### SELECTED EXCERPT
Meta’s AI division has been busy in recent months finding ways to make concrete production more sustainable and machine translation better. Now one of the company’s ML teams has created a tool that builds realistic musculoskeletal simulations that run up to 4,000 times faster than state-of-the-art prosthetics. According to Meta CEO Mark Zuckerberg, the company can train the models to do things like twirl pens and rotate objects.
Mark Zuckerberg just announced MyoSuite, a new AI platform we developed to build realistic musculoskeletal simulations to help accelerate development of prosthetics. It could also help us build avatars that move more realistically in the metaverse. https://t.co/Q4gVboQGSapic.twitter.com/T27CAbXBg5
— Meta Newsroom (@MetaNewsroom) May 23, 2022
At the moment, Meta sees the platform’s usefulness in two different ways. To start, there’s the obvious metaverse angle. Zuckerberg suggests MyoSuite could help the company develop more realistic avatars for applications like Horizon Worlds. Another more interesting use case could see researchers tapping the platform to develop new prosthetics, as well as novel surgery and rehabilitation techniques. To that end, Meta says it plans to open-source the model.
Meta isn’t the first company to think to use AI to improve prosthetics. Back in 2019, an independent team of researchers created a machine learning system that allowed them to quickly tune a robotic knee to an individual patient. That same year, Intel unveiled a “neuromorphic” deep-learning chip that the company said would make prosthetic limbs more efficient.

### PROMPT
Reproduce the portion of the MyoSuite article starting with "Meta isn’t the" and going on through "limbs more efficient.".

Data records:

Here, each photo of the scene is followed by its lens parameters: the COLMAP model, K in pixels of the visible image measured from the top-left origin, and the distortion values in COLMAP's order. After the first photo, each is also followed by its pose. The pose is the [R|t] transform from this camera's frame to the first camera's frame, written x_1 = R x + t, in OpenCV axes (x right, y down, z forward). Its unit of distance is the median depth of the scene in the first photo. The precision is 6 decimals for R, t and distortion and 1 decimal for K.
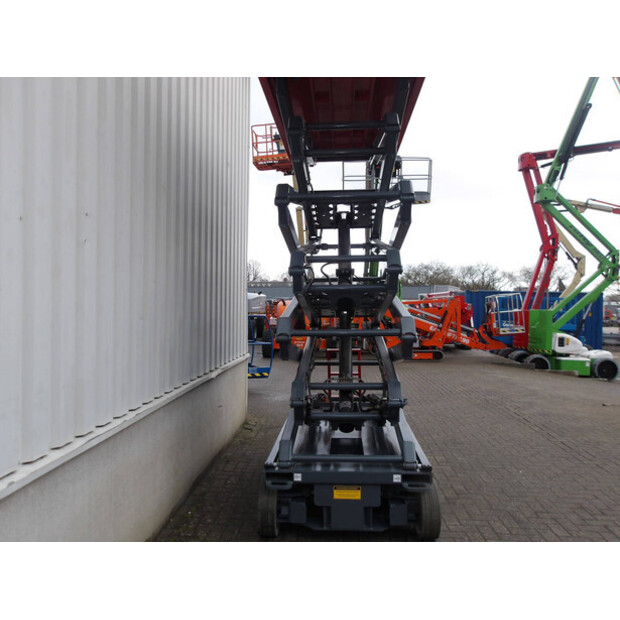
lens RADIAL K [[508.4, 0, 310.0], [0, 508.4, 310.0], [0, 0, 1]] dist [0.004840, 0.014769]
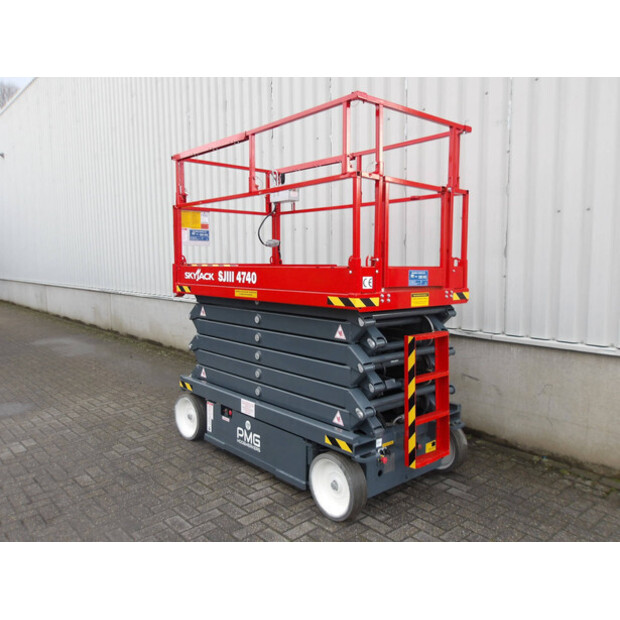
lens RADIAL K [[508.4, 0, 310.0], [0, 508.4, 310.0], [0, 0, 1]] dist [0.004840, 0.014769]
pose [[-0.709023, 0.069680, -0.701735, 0.845765], [-0.004990, 0.994585, 0.103802, -0.011032], [0.705168, 0.077100, -0.704836, 1.976319]]
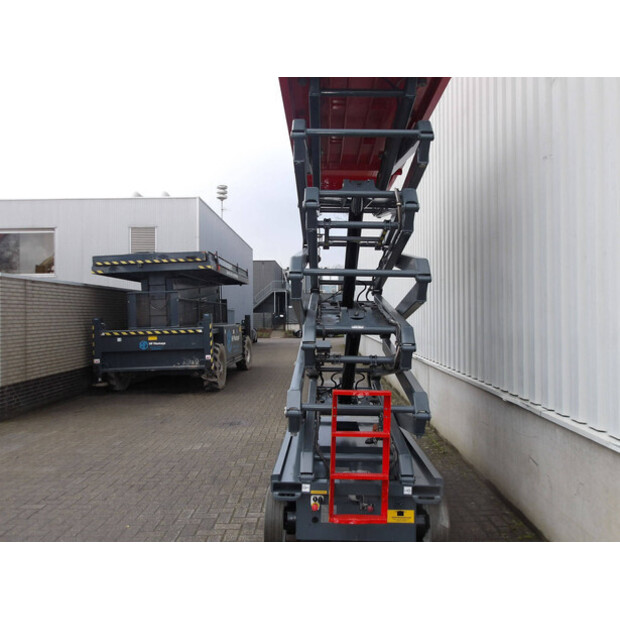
lens RADIAL K [[508.4, 0, 310.0], [0, 508.4, 310.0], [0, 0, 1]] dist [0.004840, 0.014769]
pose [[-0.999005, -0.007319, -0.043991, 0.229254], [-0.007331, 0.999973, 0.000107, -0.019631], [0.043989, 0.000429, -0.999032, 2.373685]]
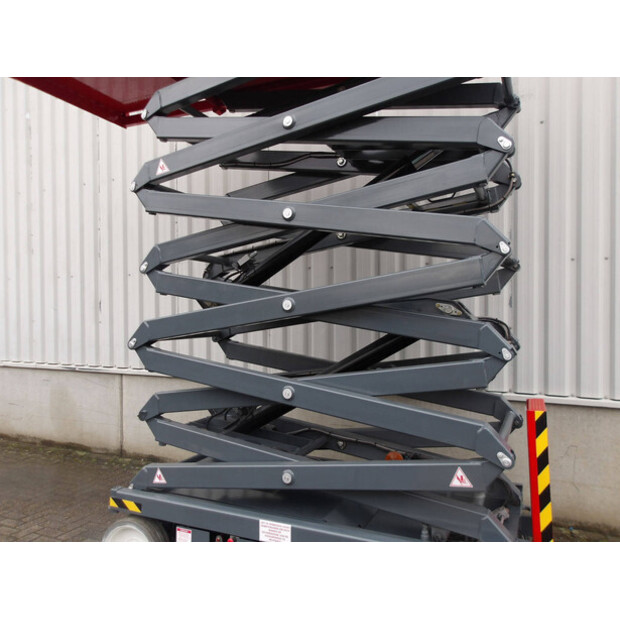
lens RADIAL K [[508.4, 0, 310.0], [0, 508.4, 310.0], [0, 0, 1]] dist [0.004840, 0.014769]
pose [[-0.354680, 0.004486, -0.934977, 0.847623], [-0.007715, 0.999940, 0.007724, -0.012017], [0.934956, 0.009953, -0.354624, 1.468692]]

### RESPONSE TO THE TASK
Meta isn’t the first company to think to use AI to improve prosthetics. Back in 2019, an independent team of researchers created a machine learning system that allowed them to quickly tune a robotic knee to an individual patient. That same year, Intel unveiled a “neuromorphic” deep-learning chip that the company said would make prosthetic limbs more efficient.